DATA SECTION Block Start

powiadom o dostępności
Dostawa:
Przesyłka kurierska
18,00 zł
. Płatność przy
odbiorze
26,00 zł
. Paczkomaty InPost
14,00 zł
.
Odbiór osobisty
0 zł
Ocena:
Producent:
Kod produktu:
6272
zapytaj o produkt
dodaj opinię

DATA SECTION Block End

▸ REQUIRED WORK
Your task is to copy every record exactly.

▸ ANSWER TO THIS PROBLEM
powiadom o dostępności
Dostawa:
Przesyłka kurierska
18,00 zł
. Płatność przy
odbiorze
26,00 zł
. Paczkomaty InPost
14,00 zł
.
Odbiór osobisty
0 zł
Ocena:
Producent:
Kod produktu:
6272
zapytaj o produkt
dodaj opinię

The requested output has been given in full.